Answer these questions from the book review below.
1. Which two authors does the review credit with novels that dissect the social worlds of art dealing?
2. Where does Lacey Yeager work before she leaves for a private dealer?
3. Which artist's painting, stored in her apartment, changes her life?

▶ **Source excerpt**
---+---

By Nightfall, by Michael Cunningham
An Object of Beauty, by Steve Martin
The art world has everything a social historian could desire- glamour, money, and power. I grant that fashion models are more glamorous than art dealers; hedge fund managers, much richer; and politicians, infinitely more powerful. But commerce in visual art raises some great questions. Why do collectors desire artifacts that serve no practical functions? It is easy to understand the desire for grand houses and yachts. But because for several decades, there has been so much anti-aesthetic art, it is a little surprising that this relationship between visual art and money has, if anything, become more intimate. Those academic scholars, who produce the elaborate theorizing accompanying this art, are not the right people to discuss these issues. But Michael Cunningham and Steve Martin are, for their novels provide subtle dissections of the social worlds of art dealing.
Most art world people come from the middle classes, and so for us these luxuries are an acquired taste. Lacey Yeager, Martin’s anti-heroine is a middle class girl who is aggressive, manipulative and promiscuous. Working at Sotheby’s, she soon finds the contrast between her impoverished everyday life on the Lower East Side and uptown intolerable. Yeager is a quick study. Very good at networking, she discovers not just the power of her good looks—plenty of men want to bed her (and some do)—and the banal economic realities of auction house business, but something more interesting. Lust, she learns, makes men, especially art collectors, controllable. Recognizing her sexual powers, she sees herself in one of Willem de Kooning’s famous images of savage women. In An Object of Beauty, it’s the art that is erotic. When Lacey has sex while looking at a Matisse, that picture, not her lover, is what arouses her.
Reviewers praise Martin for his knowledge of the art world, but although he drops names of critics, dealers and restaurants (and his book is illustrated with various paintings and sculptures), any intelligent writer could pick up this much information in a long weekend or two. What, however, is miraculously suggestive is Martin’s account of collecting. Lacey’s great transfiguring moment comes when storing a fine painting (a Milton Avery) in her apartment changes her life. Suddenly, she sees, all of her other possessions look tawdry. Once she is aroused by the Avery, Lacey’s career takes off. She leaves Sotheby’s, works for a private dealer, and soon accumulates (in part by devious means) the capital needed to open her own Chelsea gallery. Lacey moves downtown at the moment when the market in contemporary art takes off. In an exploding market, it’s hard for a smart dealer to go wrong, at least until our present recession catches up with her. Many people fall in love with paintings in museums. But Lacey only falls in love with beauty when she temporarily possesses a work of art. Indeed she is far more stimulated by visual art than by the men who fuck her. One of them rapes her, an experience she does not find disturbing. Pinned to her desk, using the occasion to read the mail, she admires this man because he doesn’t care about her feelings, any more than she cares about the feelings of the men who desire her.

---+---

▶ **Material**
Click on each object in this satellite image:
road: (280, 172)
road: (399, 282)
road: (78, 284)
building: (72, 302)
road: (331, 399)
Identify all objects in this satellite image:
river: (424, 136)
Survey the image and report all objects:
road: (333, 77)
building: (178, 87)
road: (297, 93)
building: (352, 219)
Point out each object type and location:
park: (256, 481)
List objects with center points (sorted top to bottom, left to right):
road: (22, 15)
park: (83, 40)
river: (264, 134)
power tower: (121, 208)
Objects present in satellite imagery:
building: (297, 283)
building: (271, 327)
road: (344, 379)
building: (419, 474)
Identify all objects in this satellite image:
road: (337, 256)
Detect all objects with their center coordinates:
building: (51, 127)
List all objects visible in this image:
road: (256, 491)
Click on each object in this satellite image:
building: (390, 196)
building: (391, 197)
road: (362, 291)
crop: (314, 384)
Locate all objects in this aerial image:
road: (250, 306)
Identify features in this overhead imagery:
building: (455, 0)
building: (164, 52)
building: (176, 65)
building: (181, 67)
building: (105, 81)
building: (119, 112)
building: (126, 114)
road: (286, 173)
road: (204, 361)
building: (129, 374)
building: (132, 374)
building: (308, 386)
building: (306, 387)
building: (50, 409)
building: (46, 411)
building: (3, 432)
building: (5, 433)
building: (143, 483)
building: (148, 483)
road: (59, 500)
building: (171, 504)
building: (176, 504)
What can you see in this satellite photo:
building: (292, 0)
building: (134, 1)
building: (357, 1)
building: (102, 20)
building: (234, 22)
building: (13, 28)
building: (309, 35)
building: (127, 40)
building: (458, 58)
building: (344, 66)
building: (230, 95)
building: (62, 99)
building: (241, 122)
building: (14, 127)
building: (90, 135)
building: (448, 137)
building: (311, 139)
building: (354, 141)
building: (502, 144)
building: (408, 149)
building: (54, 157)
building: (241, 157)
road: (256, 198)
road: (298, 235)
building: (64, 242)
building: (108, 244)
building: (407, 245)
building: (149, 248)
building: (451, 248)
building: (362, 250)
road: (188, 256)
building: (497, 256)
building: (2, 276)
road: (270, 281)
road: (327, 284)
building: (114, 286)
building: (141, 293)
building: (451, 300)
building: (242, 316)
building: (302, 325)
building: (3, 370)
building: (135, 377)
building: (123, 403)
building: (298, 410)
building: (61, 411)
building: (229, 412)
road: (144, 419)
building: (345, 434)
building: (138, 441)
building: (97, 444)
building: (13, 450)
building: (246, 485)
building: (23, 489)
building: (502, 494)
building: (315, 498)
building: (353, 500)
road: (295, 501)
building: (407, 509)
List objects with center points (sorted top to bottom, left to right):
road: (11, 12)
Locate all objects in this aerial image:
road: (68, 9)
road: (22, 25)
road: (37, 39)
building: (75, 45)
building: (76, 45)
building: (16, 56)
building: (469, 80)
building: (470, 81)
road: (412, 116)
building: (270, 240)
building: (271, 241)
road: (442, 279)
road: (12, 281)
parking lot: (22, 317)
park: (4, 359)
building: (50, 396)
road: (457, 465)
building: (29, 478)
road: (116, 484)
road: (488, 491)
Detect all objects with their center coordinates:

---+---

▶ **Result of this exercise**
1. Michael Cunningham and Steve Martin
2. Sotheby's
3. Milton Avery